The Scourge Between Stars
The starship Calypso is injured. The crew's attempt to colonize a planet failed, and worse, they’ve managed to find their way into the middle of an alien war, taking hits from weapons they can’t predict with devastating consequences. And now, something is hunting them inside the walls. It’s a huge problem for a huge ship, with Wards comprised of massive cities. There are farms and silos, all designed to carry humanity through the void of space. But with enemies attacking from both inside and out, it’s up to acting captain Jacklyn Albright and her team to find a way to survive. Otherwise, the ship is doomed.
Marrow
Author Robert Reed tells the story of a ship that's traveled the universe for longer than any of its near-immortal crew can recall.
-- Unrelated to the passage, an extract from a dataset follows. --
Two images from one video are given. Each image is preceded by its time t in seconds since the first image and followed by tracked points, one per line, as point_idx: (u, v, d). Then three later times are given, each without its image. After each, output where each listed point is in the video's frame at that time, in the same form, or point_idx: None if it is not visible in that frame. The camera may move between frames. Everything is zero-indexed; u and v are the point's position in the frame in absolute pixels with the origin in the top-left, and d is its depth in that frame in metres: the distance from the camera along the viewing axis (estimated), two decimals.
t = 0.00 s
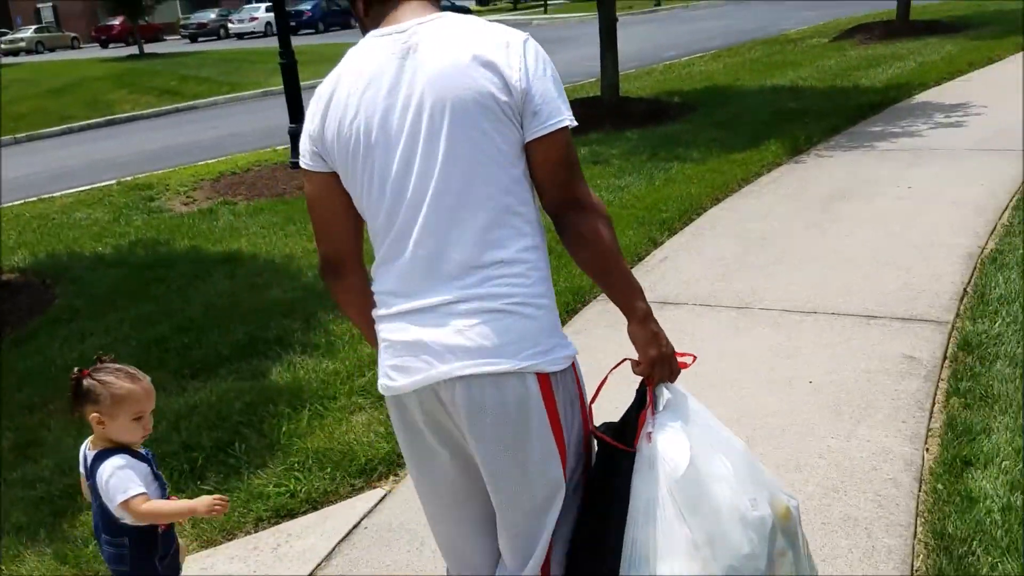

Its purpose and origins have been lost, but long-hidden secrets come to light when the crew discovers that a planet called Marrow lies at the heart of the ship.
Eon
Eon, the Locus-nominated first entry in The Way series, offers a different sort of take on the world ship we've seen in other sci-fi stories. Here, it's not a man-made spaceship but a hollowed-out asteroid that supports human life … and destroys it. The asteroid, with abandoned cities of human origin in a civilization named Thistledown, is on a collision course with Earth's orbit, and it's up to theoretical mathematician Patricia Vasquez to unravel its secret history before it's too late.